Hurricanes … political unrest … earthquakes … and now COVID-19. These crises have impacted Puerto Rico and its economically vital tourism industry. But each time — even throughout this devastating pandemic — the island and our people have risen to the occasion, overcome these challenges and come back better than ever.
José and his fellow panelists — representatives from government, cruise, hotel and DMO organizations — shared a number of keen insights revealed through their work responding to COVID-19 and previous disasters. And I have a few key revelations of my own, based on the determined efforts of citizens and businesses throughout the island to overcome any challenge.
My first lesson is that preparedness is essential in battling an emergency. Discover Puerto Rico has been able to quickly respond to sudden and devastating problems because of the work we do long before a crisis strikes.
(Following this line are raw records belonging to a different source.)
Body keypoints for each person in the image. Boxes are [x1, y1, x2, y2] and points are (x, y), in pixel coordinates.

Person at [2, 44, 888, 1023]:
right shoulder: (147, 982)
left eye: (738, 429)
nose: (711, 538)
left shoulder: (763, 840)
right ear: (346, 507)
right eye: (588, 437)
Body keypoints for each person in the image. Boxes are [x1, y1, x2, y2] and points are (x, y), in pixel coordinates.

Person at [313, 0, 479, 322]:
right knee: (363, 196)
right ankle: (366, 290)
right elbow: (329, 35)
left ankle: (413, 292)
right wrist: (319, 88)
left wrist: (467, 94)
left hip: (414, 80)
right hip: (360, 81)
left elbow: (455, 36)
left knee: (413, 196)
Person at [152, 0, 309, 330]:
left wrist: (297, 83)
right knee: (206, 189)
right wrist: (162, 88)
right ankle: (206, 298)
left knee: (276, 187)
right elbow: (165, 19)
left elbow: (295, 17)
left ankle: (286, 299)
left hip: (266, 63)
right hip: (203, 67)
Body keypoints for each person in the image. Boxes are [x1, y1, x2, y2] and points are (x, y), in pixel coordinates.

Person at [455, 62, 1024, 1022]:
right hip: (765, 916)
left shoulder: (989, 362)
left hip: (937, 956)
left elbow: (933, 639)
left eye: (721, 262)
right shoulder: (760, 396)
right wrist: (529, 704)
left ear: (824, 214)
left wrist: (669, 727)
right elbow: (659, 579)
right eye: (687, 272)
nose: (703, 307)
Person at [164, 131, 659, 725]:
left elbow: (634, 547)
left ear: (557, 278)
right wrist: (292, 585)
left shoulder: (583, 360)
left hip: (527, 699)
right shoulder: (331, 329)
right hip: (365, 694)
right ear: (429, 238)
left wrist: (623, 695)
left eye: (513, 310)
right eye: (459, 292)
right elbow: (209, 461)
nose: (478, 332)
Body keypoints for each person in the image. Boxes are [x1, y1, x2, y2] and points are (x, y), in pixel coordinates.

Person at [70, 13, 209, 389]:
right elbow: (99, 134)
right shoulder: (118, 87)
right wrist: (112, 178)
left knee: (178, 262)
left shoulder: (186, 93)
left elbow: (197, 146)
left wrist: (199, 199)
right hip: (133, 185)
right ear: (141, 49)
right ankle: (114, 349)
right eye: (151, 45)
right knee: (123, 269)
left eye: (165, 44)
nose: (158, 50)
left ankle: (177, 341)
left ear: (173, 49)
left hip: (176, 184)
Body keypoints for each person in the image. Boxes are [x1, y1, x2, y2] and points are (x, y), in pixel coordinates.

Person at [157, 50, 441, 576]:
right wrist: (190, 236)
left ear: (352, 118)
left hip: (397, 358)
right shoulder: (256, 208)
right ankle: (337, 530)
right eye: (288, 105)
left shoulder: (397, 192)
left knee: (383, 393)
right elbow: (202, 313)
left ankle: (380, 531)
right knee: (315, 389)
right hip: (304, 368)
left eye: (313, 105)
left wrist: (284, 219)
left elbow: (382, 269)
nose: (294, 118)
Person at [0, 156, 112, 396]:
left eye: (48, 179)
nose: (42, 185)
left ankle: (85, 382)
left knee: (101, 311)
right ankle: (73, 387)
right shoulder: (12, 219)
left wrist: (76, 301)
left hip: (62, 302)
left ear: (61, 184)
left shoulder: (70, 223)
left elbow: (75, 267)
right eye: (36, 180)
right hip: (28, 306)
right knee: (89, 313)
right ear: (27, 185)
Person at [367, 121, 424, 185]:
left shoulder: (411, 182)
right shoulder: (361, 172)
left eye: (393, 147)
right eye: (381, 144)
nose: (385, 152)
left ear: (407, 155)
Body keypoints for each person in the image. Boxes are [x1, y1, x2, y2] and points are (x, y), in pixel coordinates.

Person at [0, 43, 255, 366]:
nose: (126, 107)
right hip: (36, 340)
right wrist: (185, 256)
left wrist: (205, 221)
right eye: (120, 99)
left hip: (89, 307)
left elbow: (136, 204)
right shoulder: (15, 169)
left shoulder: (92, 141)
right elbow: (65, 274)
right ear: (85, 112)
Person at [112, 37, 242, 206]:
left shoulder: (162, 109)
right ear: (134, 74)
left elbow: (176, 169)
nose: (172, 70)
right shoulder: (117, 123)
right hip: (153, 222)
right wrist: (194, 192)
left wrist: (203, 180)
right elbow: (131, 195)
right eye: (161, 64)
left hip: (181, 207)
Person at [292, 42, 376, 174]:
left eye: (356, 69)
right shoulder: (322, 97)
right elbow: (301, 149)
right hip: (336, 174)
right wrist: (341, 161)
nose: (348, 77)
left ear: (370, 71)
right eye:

Our crisis playbook includes 15 to 20 scenarios of just about anything that can go wrong in a destination, and it provides our team with the tools and information to confidently spring into action.
For instance, when COVID-19 suddenly shut down the island, our team used the playbook to pivot from promoting the island for travel now to keeping Puerto Rico top-of-mind once travel opened later. I sit on the Public Relations Task Force for Destinations International, an organization of numerous DMOs all over the world, and no one has a crisis playbook like ours.
Being prepared also has given us the ability to be agile, which is my second lesson. We’re fortunate to have a talented team of travel and communications professionals who understand — and love — Puerto Rico, and they have been amazing in developing communications strategies and tactics that provide journalists, travel agents and consumers with facts about the island during and after any crisis.
Their agility was evident in 2017, when Hurricane Maria devastated the island. Without missing a beat, our team moved from promoting the island’s many wonders to informing the world about how Puerto Ricans worked together to recover. Content emphasizing the island’s resurgence encouraged tourists to come back in droves, and by 2020 Puerto Rico was listed in more than 20 “places to go” lists from top media outlets such as Condé Nast Traveler, Huffington Post and NBC News.
But our agility wouldn’t have mattered if our team wasn’t creative, too. During COVID-19, when travel ground to a halt, we needed to find interesting ways to keep potential travelers interested in Puerto Rico. And our team really delivered. Realizing most travelers would need to delay travel to the island for many months, we brought the island to them – through live virtual tours of 22 of the island’s top destinations. These tours, conducted virtually by actual tour guides, drew thousands of virtual visitors.
Perhaps the most important lesson for communicating during a crisis is to be accurate and transparent at all times. Even if the information is unpleasant, tourists or potential tourists deserve to know the truth. For COVID-19, that meant providing all the latest information on health, safety and travel protocols, and even discouraging people from traveling here at the onset of the pandemic.
By telling the truth, we gained the trust of our audiences. And we also identified an important group of potential tourists to the island — responsible travelers — who we know will abide by all laws and requirements when they are able to come to the island safely. So, we’ve been aggressively targeting them.
Another participant on the recent virtual panel — Anne Madison of cruise industry organization CLIA — shared an interesting insight: “One of the silver linings of the pandemic is the pent-up demand for travel.”
We’re seeing that, too, at Discover Puerto Rico. When people are ready to travel again, they will be most drawn to those destinations that kept them honestly and creatively informed about the realities of the pandemic.
Tourists will come back. And we’ll be ready to welcome them with open arms.